**WHAT THE TASK ASKS:**
Your task is to transcribe all of the data below exactly, omitting the images.

**Data records:**
■ ■ ■ ■ ■

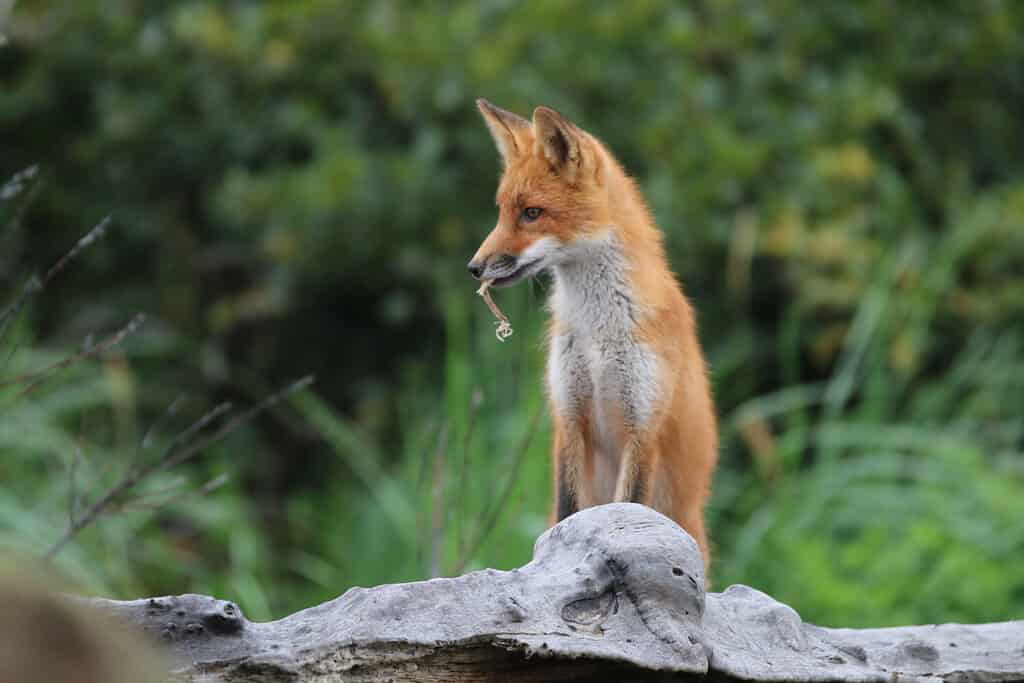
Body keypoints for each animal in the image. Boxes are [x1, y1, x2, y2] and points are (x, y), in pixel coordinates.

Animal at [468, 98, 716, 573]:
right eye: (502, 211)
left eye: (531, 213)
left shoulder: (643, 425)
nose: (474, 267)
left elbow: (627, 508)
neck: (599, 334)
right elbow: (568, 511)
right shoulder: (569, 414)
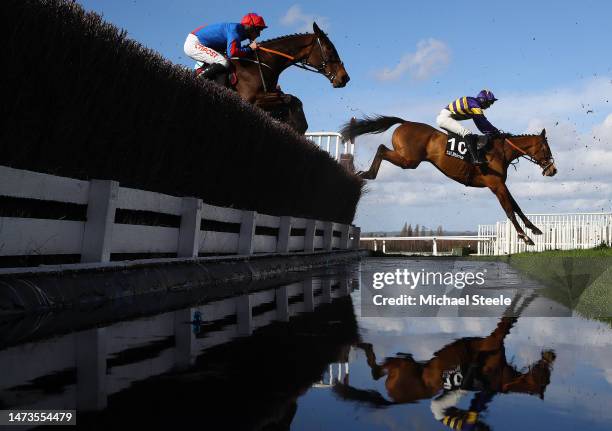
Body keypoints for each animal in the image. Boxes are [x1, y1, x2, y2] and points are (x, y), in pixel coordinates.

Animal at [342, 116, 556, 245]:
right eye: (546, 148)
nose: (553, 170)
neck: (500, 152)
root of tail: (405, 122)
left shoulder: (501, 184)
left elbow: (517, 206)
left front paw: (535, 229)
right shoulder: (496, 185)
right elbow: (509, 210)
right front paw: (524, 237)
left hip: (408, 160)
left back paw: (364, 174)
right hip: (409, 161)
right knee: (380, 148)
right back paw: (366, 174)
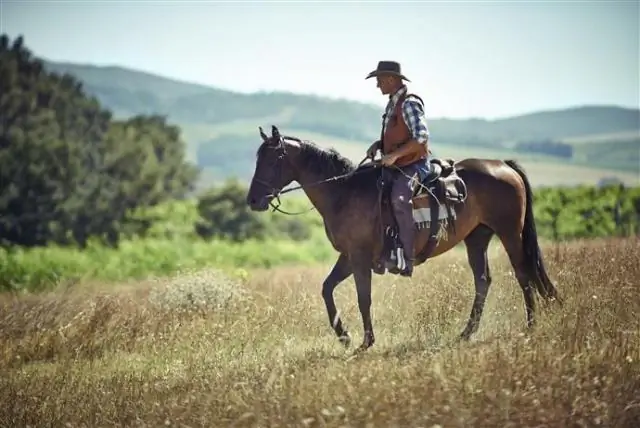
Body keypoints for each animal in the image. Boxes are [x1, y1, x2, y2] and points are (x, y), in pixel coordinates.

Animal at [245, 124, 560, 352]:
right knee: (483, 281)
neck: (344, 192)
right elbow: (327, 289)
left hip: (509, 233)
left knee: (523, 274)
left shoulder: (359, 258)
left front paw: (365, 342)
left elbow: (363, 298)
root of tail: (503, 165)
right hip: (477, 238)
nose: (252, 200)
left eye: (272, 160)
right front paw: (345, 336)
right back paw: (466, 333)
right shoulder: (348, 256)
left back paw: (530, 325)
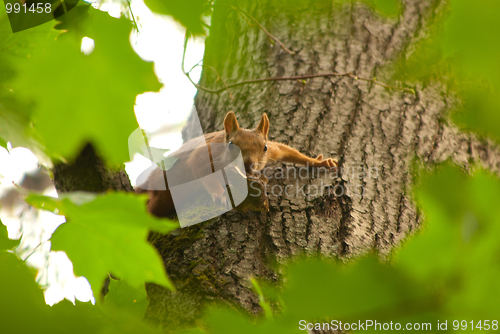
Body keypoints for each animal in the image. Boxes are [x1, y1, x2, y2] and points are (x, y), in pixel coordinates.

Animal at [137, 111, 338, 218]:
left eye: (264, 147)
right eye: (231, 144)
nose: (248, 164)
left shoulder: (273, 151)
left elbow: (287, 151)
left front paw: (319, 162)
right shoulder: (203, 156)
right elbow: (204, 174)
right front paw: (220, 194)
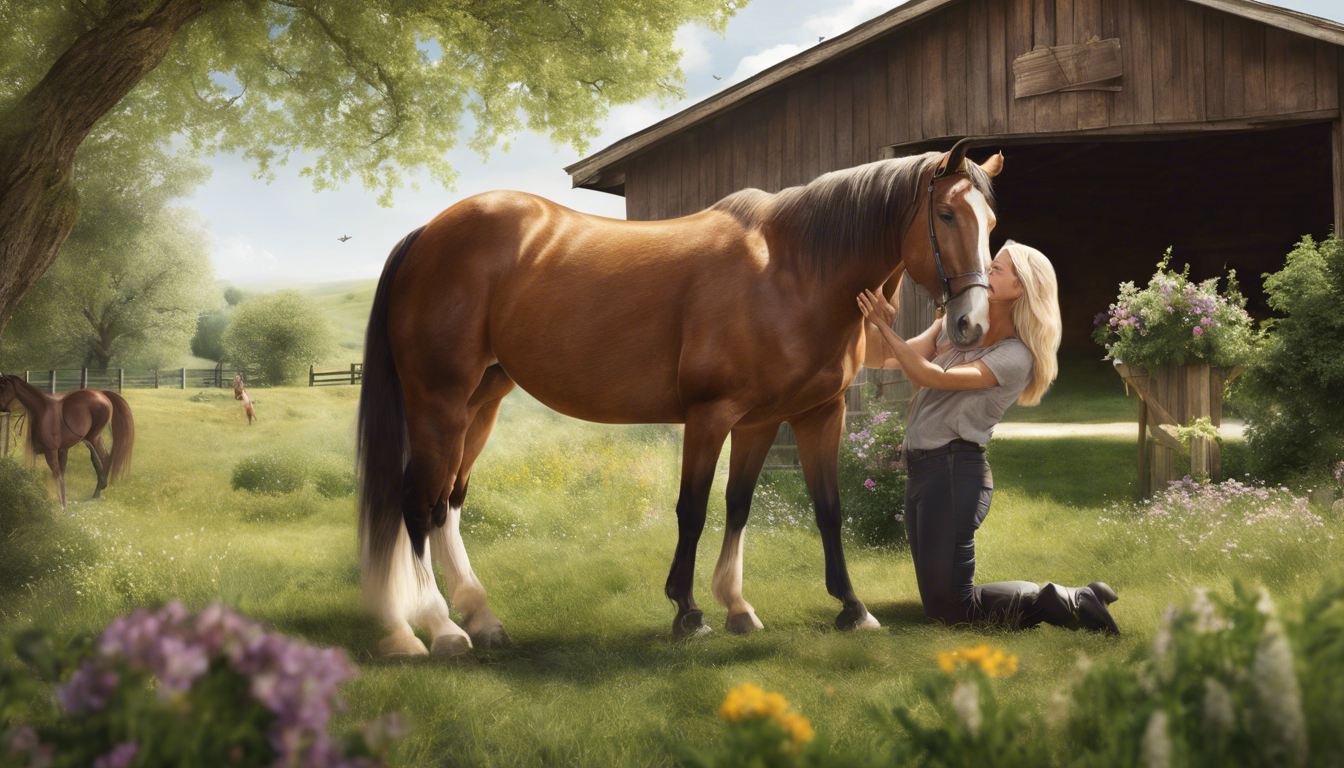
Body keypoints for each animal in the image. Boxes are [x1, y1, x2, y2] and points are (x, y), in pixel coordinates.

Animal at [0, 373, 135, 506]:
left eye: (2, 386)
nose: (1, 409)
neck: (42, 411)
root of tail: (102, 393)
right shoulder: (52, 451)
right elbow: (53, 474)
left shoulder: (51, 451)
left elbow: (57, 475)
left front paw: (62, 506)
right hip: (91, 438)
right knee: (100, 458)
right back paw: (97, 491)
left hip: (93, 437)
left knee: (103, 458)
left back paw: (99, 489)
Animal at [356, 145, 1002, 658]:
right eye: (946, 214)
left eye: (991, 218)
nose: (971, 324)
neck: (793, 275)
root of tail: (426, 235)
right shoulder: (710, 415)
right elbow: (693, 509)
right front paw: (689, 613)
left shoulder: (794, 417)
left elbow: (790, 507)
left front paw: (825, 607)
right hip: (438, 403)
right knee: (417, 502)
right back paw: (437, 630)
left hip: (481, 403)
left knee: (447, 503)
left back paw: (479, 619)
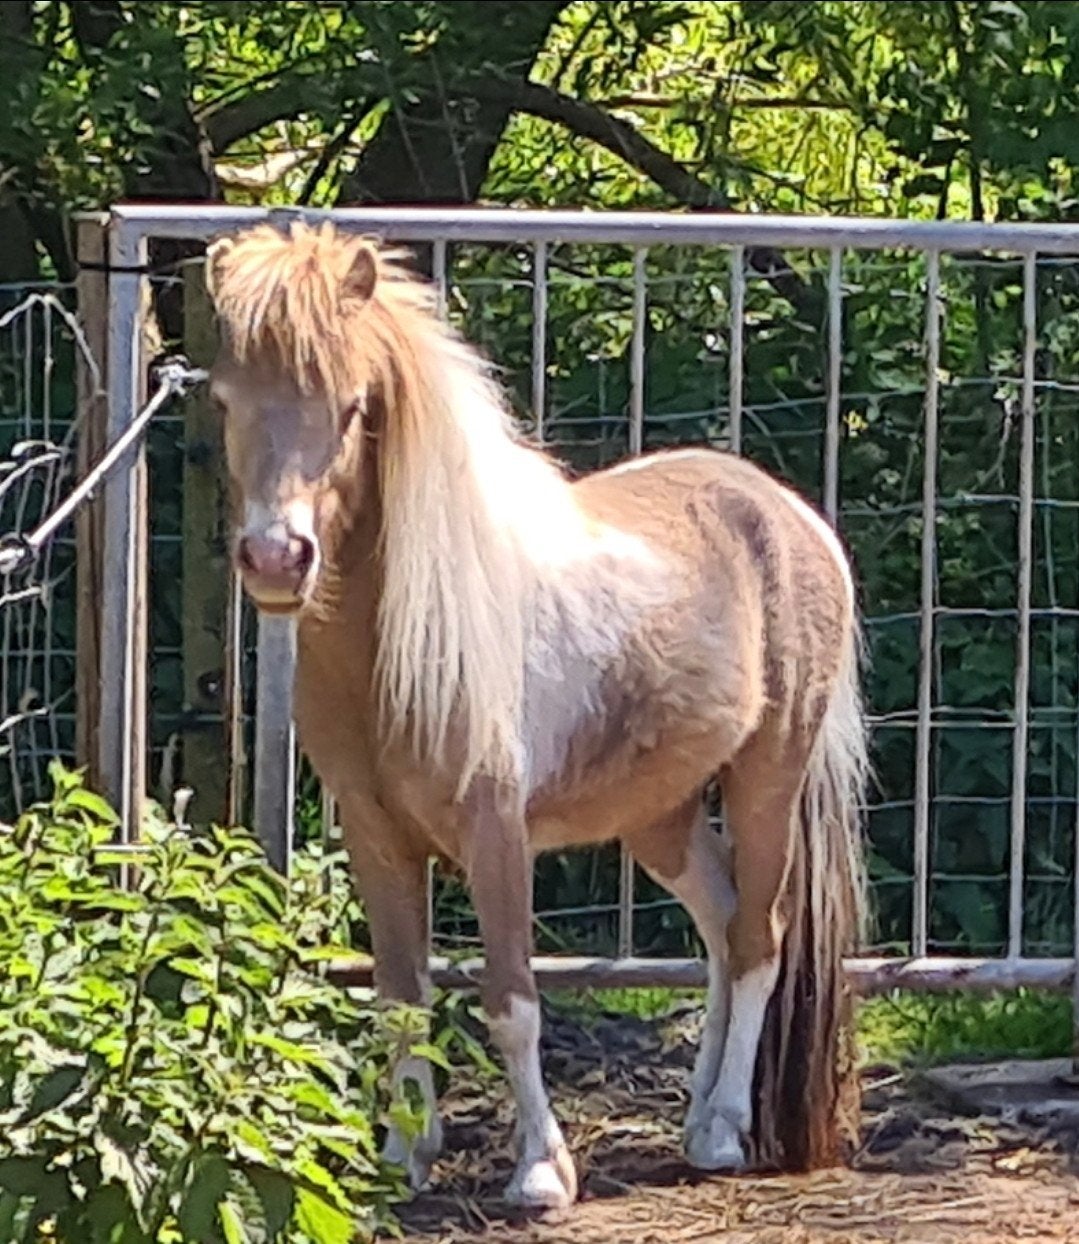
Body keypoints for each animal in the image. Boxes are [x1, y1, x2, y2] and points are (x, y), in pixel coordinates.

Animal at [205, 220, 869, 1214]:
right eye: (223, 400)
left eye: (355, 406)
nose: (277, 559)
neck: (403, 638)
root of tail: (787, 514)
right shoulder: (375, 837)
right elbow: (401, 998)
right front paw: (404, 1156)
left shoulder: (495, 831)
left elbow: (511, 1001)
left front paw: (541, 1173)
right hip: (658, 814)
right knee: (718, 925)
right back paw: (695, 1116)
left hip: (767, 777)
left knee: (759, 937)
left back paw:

■ ■ ■ ■ ■

**ANSWER TO THIS PROBLEM:**
Body keypoints for each animal in the image. Boxes are [x1, y1, x2, y2] and points are (x, y), in pixel coordinates.

Animal at [468, 98, 716, 573]:
right eye: (502, 211)
left eye: (531, 213)
left shoulder: (643, 425)
nose: (474, 267)
left elbow: (627, 508)
neck: (599, 334)
right elbow: (568, 511)
right shoulder: (569, 414)
Body keypoints for each animal in the image. Boxes are [x1, y1, x2, y2] and points are (x, y), in pixel coordinates.

Animal at [342, 116, 556, 245]:
right eye: (546, 148)
nose: (553, 170)
neck: (500, 152)
root of tail: (405, 122)
left shoulder: (501, 184)
left elbow: (517, 206)
left front paw: (535, 229)
right shoulder: (496, 185)
right elbow: (509, 210)
right front paw: (524, 237)
left hip: (408, 160)
left back paw: (364, 174)
right hip: (409, 161)
right knee: (380, 148)
right back paw: (366, 174)
Body keypoints for each animal in the image. Boxes are [x1, y1, x2, y2] and points are (x, y), in pixel coordinates.

Animal at [245, 124, 560, 352]:
right knee: (483, 281)
neck: (344, 192)
right elbow: (327, 289)
left hip: (509, 233)
left knee: (523, 274)
left shoulder: (359, 258)
left front paw: (365, 342)
left elbow: (363, 298)
root of tail: (503, 165)
right hip: (477, 238)
nose: (252, 200)
left eye: (272, 160)
right front paw: (345, 336)
right back paw: (466, 333)
right shoulder: (348, 256)
left back paw: (530, 325)
Body keypoints for each animal in the image. Boxes are [x1, y1, x2, y2] and points are (x, y), in pixel coordinates.

Animal at [137, 111, 338, 218]:
left eye: (264, 147)
right eye: (231, 144)
nose: (248, 164)
left shoulder: (273, 151)
left elbow: (287, 151)
left front paw: (319, 162)
right shoulder: (203, 156)
right elbow: (204, 174)
right front paw: (220, 194)
Body keypoints for each animal in the image. Boxes are [x1, y1, x2, y2] and points are (x, y), in pixel coordinates.

Animal at [0, 373, 135, 506]:
left eye: (2, 386)
nose: (1, 409)
neck: (42, 411)
root of tail: (102, 393)
right shoulder: (52, 451)
right elbow: (53, 474)
left shoulder: (51, 451)
left elbow: (57, 475)
left front paw: (62, 506)
right hip: (91, 438)
right knee: (100, 458)
right back paw: (97, 491)
left hip: (93, 437)
left knee: (103, 458)
left back paw: (99, 489)
Animal at [356, 145, 1002, 658]:
right eye: (946, 214)
left eye: (991, 218)
nose: (971, 324)
neck: (793, 275)
root of tail: (426, 235)
right shoulder: (710, 415)
right elbow: (693, 509)
right front paw: (689, 613)
left shoulder: (794, 417)
left elbow: (790, 507)
left front paw: (825, 607)
right hip: (438, 403)
right knee: (417, 502)
right back paw: (437, 630)
left hip: (481, 403)
left knee: (447, 503)
left back paw: (479, 619)
Body keypoints for each animal in the image. Boxes are [x1, y1, x2, y2] and points are (x, y), in pixel coordinates.

Animal at [205, 220, 869, 1214]:
right eye: (223, 400)
left eye: (355, 406)
nose: (277, 559)
neck: (403, 638)
root of tail: (787, 514)
right shoulder: (375, 837)
right elbow: (401, 998)
right front paw: (404, 1156)
left shoulder: (495, 831)
left elbow: (511, 1001)
left front paw: (541, 1173)
right hip: (658, 814)
right knee: (718, 925)
right back paw: (695, 1116)
left hip: (767, 777)
left knee: (759, 937)
left back paw:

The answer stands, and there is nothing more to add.